* _Problem 1_:
According to the text about the Stubb memorial, what price does each engraved brick sell for?
* _Problem 2_:
Please echo word for word the portion of the Stubb memorial text that opens with the words containing "The list goes" and closes with "love for him.".

-- begin Document extract --

With no city funds as yet, the Lubbock Arts Alliance continues to finance the project by selling engraved bricks, each priced at $250 and destined to provide a path leading to the statue. To date, 97 bricks have been sold to businesses and individuals from Lubbock to Los Angeles, from Montana to Tennessee.
''A lot of people want their names out there,'' said Milosevich. ''Some purchased bricks as memorials for friends who have died. Some buy bricks to remember Stubb's Bar-B-Que and the part they played there.''
Ely and Tom T. Hall whose pool game at Stubb's Bar-B-Que, during which an onion was substituted for the cue ball, was paid tribute in Hall's song ''The Great East Broadway Onion Championship of 1978'' both purchased bricks. So did musicians Robert Earl Keen, Lucinda Williams and the Burk Brothers.
Other musicians who headlined concerts at that little barbecue shack: Muddy Waters, Johnny Cash, Willie Nelson...
The list goes on.
The project's business plan cites three reasons for the Stubb memorial: ''to commemorate regional music history, to commemorate the man himself, and to provide the city of Lubbock with a public work of art.''
The latter reason is not played down.
As Turner put it, ''The cost is ridiculously low and the project is generating so much positive feedback for the city already. (Sculptor) Terry Allen is pretty much an unsung benefit. This guy does big corporate art projects for major dollars and yet this is a labor of love for him.

-- end Document extract --
-- begin Stored data --

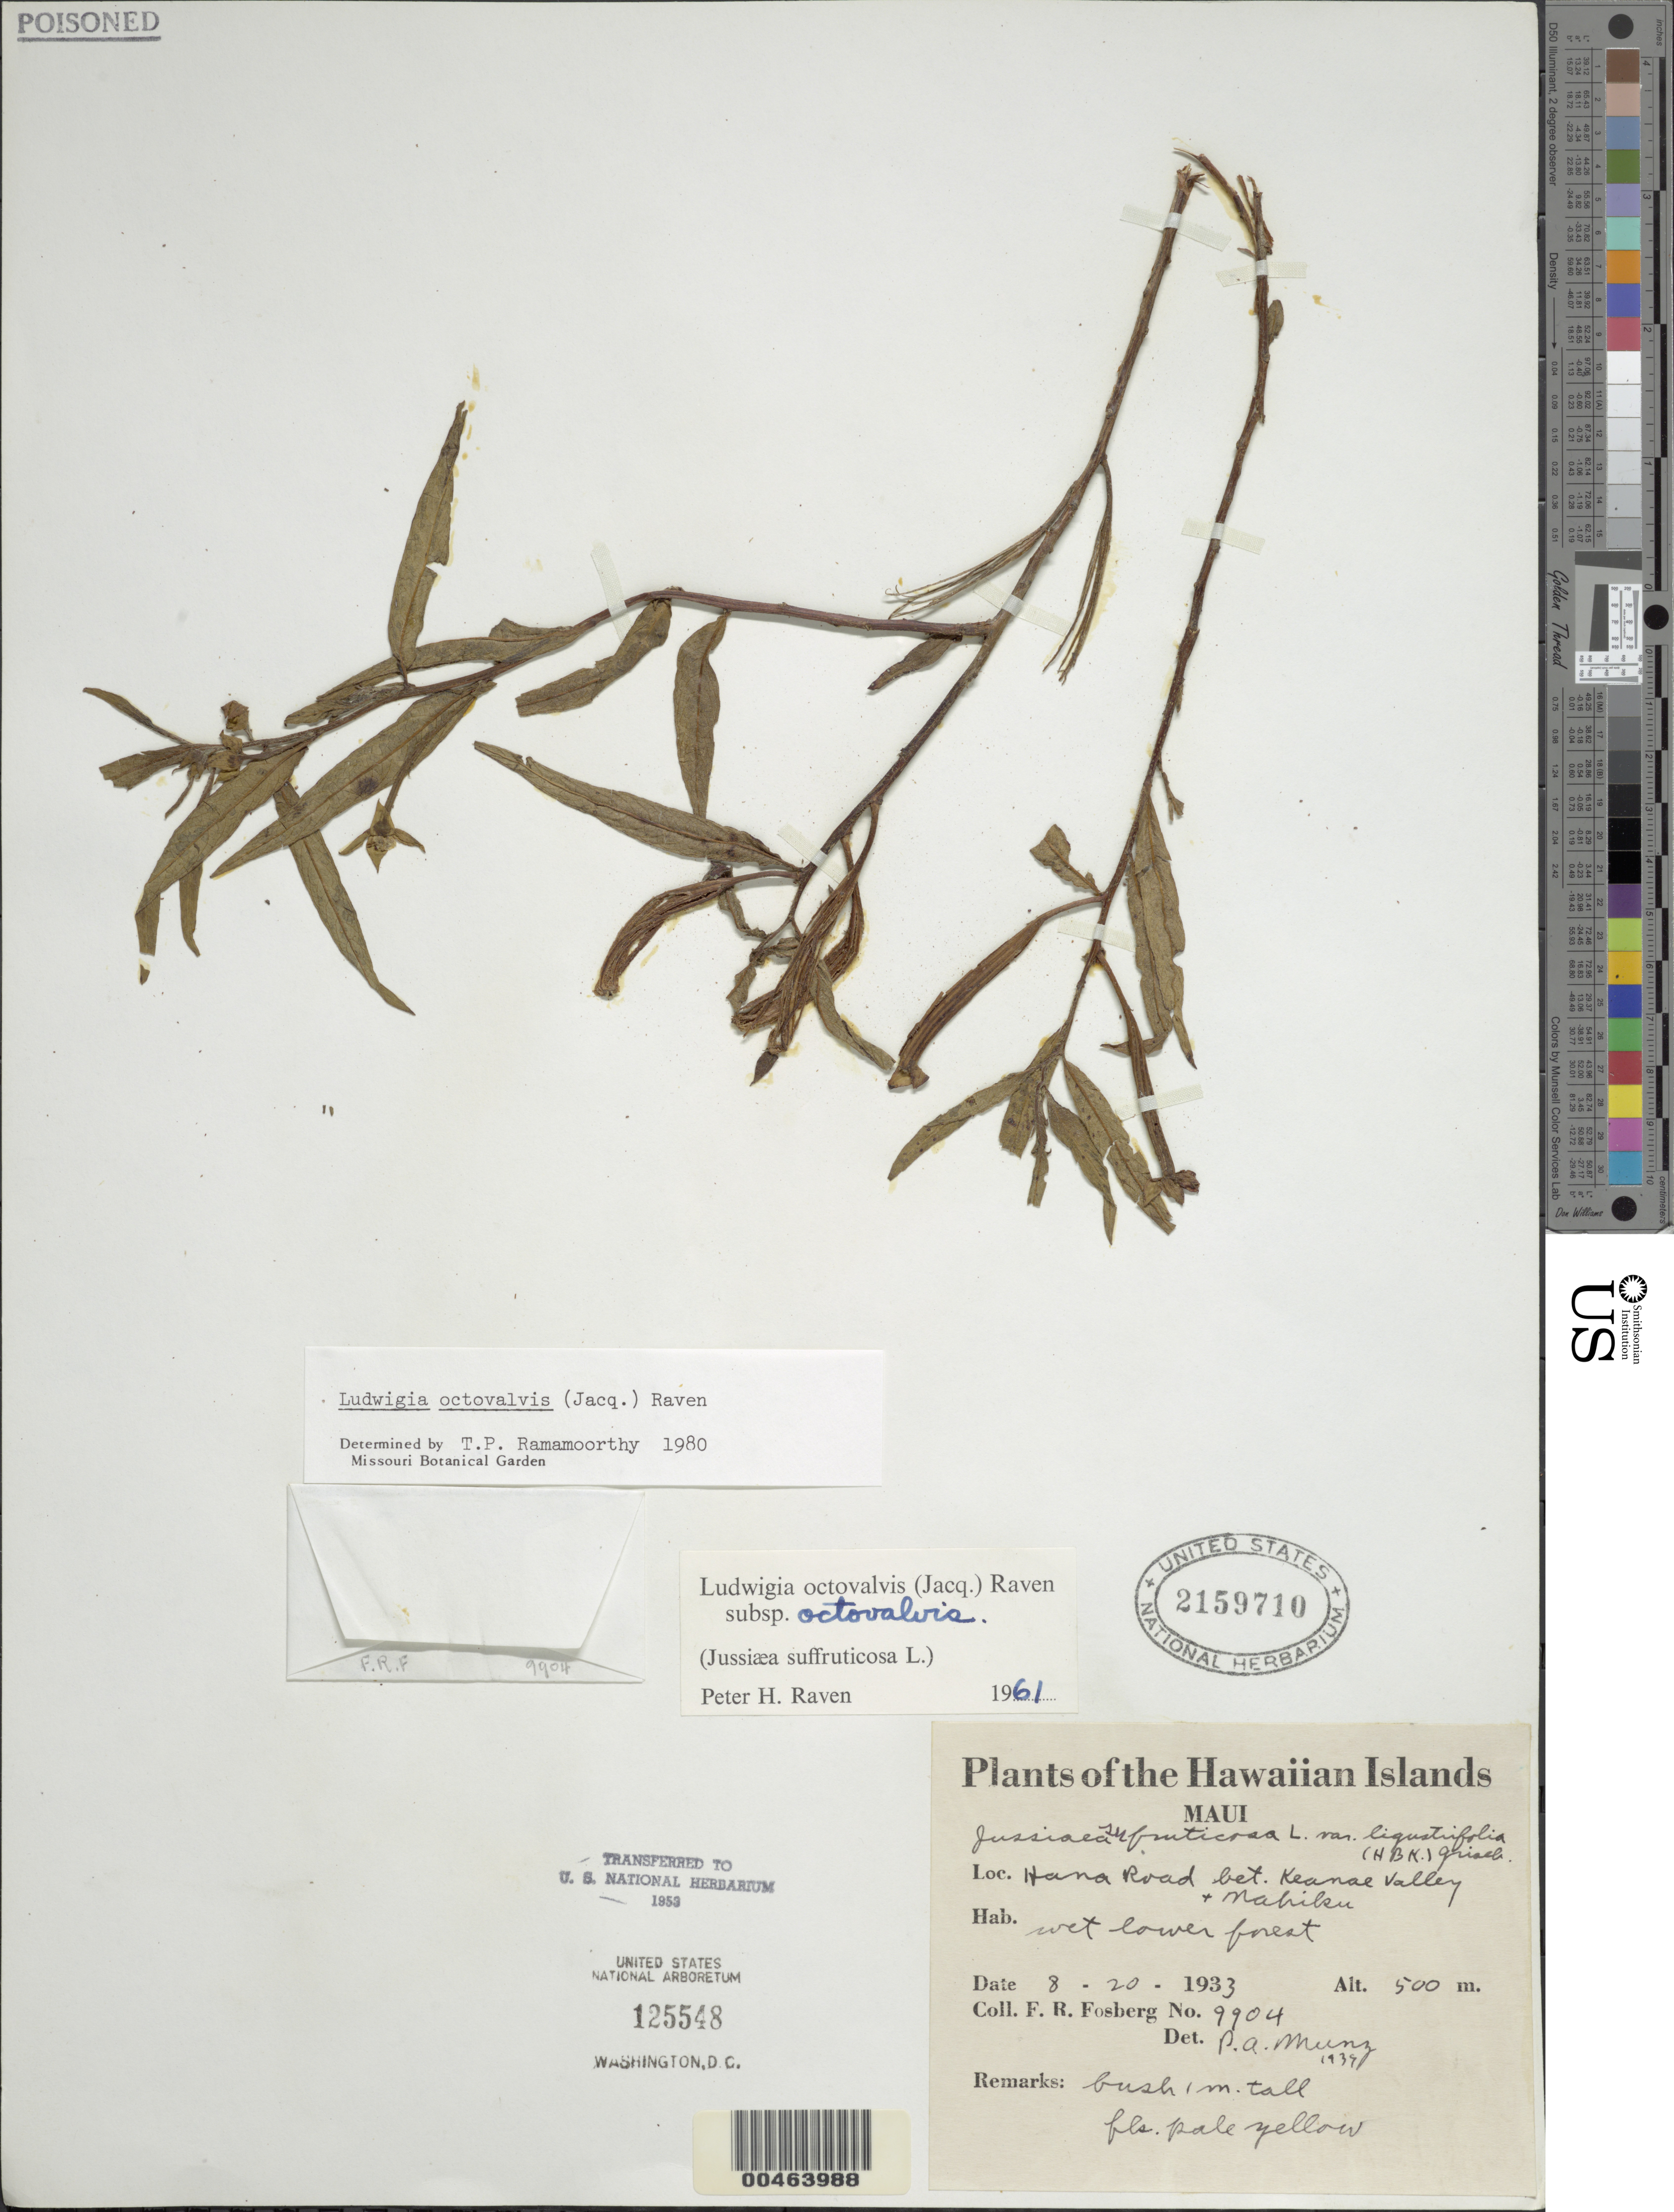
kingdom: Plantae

-- end Stored data --

* _Written solution 1_:
$250

* _Written solution 2_:
The list goes on.
The project's business plan cites three reasons for the Stubb memorial: ''to commemorate regional music history, to commemorate the man himself, and to provide the city of Lubbock with a public work of art.''
The latter reason is not played down.
As Turner put it, ''The cost is ridiculously low and the project is generating so much positive feedback for the city already. (Sculptor) Terry Allen is pretty much an unsung benefit. This guy does big corporate art projects for major dollars and yet this is a labor of love for him.